J’ai passé une après-midi entière avec Jean-Baptiste, mon éditeur, à débattre des mérites et défauts du texte en l’état, et j’ai découvert plusieurs choses :

– Je suis terrifié par le fait de mettre deux phrases bout à bout sans conjonction de coordination. Je suis terrifié à l’idée que sans ma petite béquille le rythme se casse la gueule, que l’on n’arrive pas à enchaîner les idées. Je ne fais pas confiance au lecteur et je ne me fais pas confiance. Alors qu’une fois le texte excisé de ces petites cales, il paraît tout aussi lisible.

– J’ai un toc jusqu’ici passé innaperçu qui consiste à commencer mes phrases par « C’est X que Y » ou « Cette X [verbe] ». Les démonstratifs sont partout, là encore pas souci de créer sans cesse du liant. A partir du moment où ces astuces sont cerclées de crayon à papier, on ne voit plus que ça. C’est un peu honteux, et donc ça dégage.

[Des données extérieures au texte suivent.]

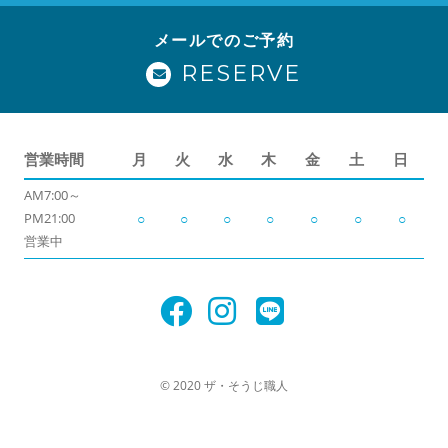
メールでのご予約
RESERVE
営業時間
月
火
水
木
金
土
日
AM7:00～
PM21:00
○
○
○
○
○
○
○
営業中
© 2020 ザ・そうじ職人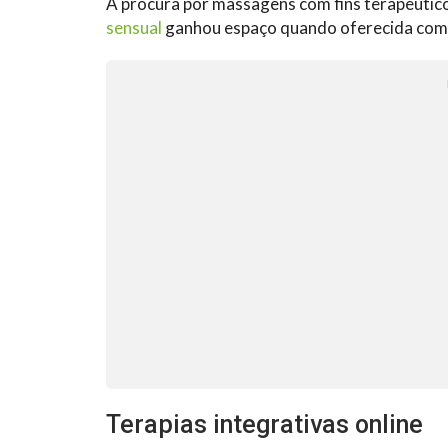
A procura por massagens com fins terapêutico
sensual
ganhou espaço quando oferecida com s
Terapias integrativas online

– J’ai essayé de faire relire le texte à peu près toutes les personnes n’étant pas moi et pouvait être concernées par des personnages ou idées que je n’ai pas personnellement éprouvées. Mais j’ai oublié de le faire lire à des darons. Et si, d’instinct, une précédente relectrice m’a fait des remarques sur le personnage de l’enfant, mon éditeur, double daron s’il en est, m’a intimé de revoir la façon dont je traitais cette sous-intrigue.

– J’ai dû couper presque deux pages dans le dernier chapitre, où j’essayais de développer une idée qui m’étais chère et qui est adjacente aux thèmes centraux du livre. Jean-Baptiste m’a demandé si les trois dernières pages du roman étaient vraiment le meilleur endroit pour introduire un thème majeur et force était de constater que, en effet, peut-être pas non.

– Je possède un imaginaire lexical assez éloigné de celui de mon éditeur, où j’ai tendance à décrire personnes, idées et actions sous des termes de mécanique ou de numérique. C’est une sorte de vision du monde, j’imagine, mes images étant ce qu’elles sont. Mais trop éloignées du champ de mon propre éditeur, il aura été difficile de justifier et conserver plusieurs des instances où j’utilisais de ce type de comparaisons.

Bonus :

– Avoir quelqu’un qui corrige ses scènes de cul, c’est là encore laisser entrer un autre imaginaire et un autre champ lexical dans le sien, et c’est très bizarre et il y a un mot ou deux, je ne sais pas, c’est très étrange. Ne faites pas ça chez vous.

Lui a pris du temps pour me relire, annoter, m’expliquer. J’ai pris du temps pour écouter, comprendre, trouver des solutions et faire des choix chez moi. Plusieurs fois, je me suis demandé si cette énième relecture avait le moindre sens, tellement d’énergie sur un si petit objet, pour un public incertain. Il n’empêche, une fois ce travail terminé (ou en passe de l’être, un nouveau round arrive), j’en étais certain : j’avais raison. Cela valait la peine de trouver quelqu’un avec qui travailler. J’apprends encore, et le texte, lui, en sort grandi. Tellement poncé qu’on peut me voir dedans.